▸ Metin bölümü:
·····

Kriter > Dış Politika |

Amerikan Dış Politikası Nereye?


Amerikan dış politikasının kritik bir değişim döneminden geçtiği ve yeni bir kimlik savaşı verdiği aşikar ancak bu sürecin kapsamlı bir dış politika vizyonu üretebilmesinin garantisi yok. Mevcut çelişkiler ve istikametsizliğin kalıcı hale gelmesi sürpriz olmayacaktır.

Amerikan Dış Politikası Nereye
ABD Başkanı Donald Trump

Amerikan dış politikasının halihazırdaki gidişatının Soğuk Savaş sonrası yaşadığı kimlik kriziyle bunun ürettiği maliyetlerden kaçınma kaygılarının bir ürünü olduğunu söyleyebiliriz. Soğuk Savaş sonrasında tek süper güç olarak öne çıkan ancak dünyanın polisi olmakla liberal kapitalist sistemin zaferini ilan etmek arasında sıkışan bir Amerikan dış politikasına şahit olduk. Dünyanın farklı yerlerindeki krizlere müdahale ederek insani misyonunu yerine getirmesi beklenen bir süper gücün bu role soyunmakta utangaç davrandığını söylemek mümkün. Öte yandan liberal kapitalist sistemin zaferinin nasıl yönetileceği ve yeni “öteki”nin nasıl tanımlanacağı soruları da cevap bekliyordu. Yeni dönemde küresel misyonunu tanımlamakta güçlük çeken ABD 11 Eylül saldırılarıyla epeydir cevaplayamadığı bir sorunun cevabını bulmuştu. Yeni dış düşmanı “radikal İslamcı terör” olarak öne çıkarken ABD’nin yeni misyonu da liberal kapitalist sisteme tehdit teşkil eden teröre karşı topyekun bir savaş olarak belirlenmiş oldu.

·····

▸ Veri alıntıları:
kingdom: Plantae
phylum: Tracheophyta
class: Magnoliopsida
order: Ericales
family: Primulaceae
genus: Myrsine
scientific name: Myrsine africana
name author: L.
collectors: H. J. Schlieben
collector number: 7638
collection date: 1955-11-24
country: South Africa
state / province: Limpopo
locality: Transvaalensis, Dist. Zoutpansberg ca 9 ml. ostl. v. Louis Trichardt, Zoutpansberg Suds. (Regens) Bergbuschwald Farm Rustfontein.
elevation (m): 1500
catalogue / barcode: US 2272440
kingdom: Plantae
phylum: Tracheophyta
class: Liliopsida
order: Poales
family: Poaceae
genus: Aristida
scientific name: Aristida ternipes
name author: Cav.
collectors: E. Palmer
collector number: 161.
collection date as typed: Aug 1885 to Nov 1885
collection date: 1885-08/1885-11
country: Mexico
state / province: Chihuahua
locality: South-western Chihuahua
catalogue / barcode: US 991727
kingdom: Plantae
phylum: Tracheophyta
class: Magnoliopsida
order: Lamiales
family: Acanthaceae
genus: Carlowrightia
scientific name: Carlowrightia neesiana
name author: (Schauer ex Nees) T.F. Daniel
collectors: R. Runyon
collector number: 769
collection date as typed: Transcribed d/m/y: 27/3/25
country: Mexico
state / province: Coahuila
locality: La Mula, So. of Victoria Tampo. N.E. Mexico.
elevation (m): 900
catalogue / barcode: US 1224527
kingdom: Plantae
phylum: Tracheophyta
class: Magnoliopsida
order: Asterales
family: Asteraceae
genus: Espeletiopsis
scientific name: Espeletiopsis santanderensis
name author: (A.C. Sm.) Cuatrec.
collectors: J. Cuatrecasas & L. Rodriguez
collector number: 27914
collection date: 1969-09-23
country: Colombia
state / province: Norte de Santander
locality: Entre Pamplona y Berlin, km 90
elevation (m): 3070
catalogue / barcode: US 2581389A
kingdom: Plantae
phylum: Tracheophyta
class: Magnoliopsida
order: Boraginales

·····

▸ Görev: Amerikan dış politikası üzerine olan metinde "Amerikan Dış Politikası Nereye?" sözcüklerinin geçtiği yerden başlayan ve "gelmesi sürpriz olmayacaktır." sözcüklerinden sonra biten kısmı harfi harfine yeniden yazın.

▸ Tamamlanan görev:
Amerikan Dış Politikası Nereye?


Amerikan dış politikasının kritik bir değişim döneminden geçtiği ve yeni bir kimlik savaşı verdiği aşikar ancak bu sürecin kapsamlı bir dış politika vizyonu üretebilmesinin garantisi yok. Mevcut çelişkiler ve istikametsizliğin kalıcı hale gelmesi sürpriz olmayacaktır.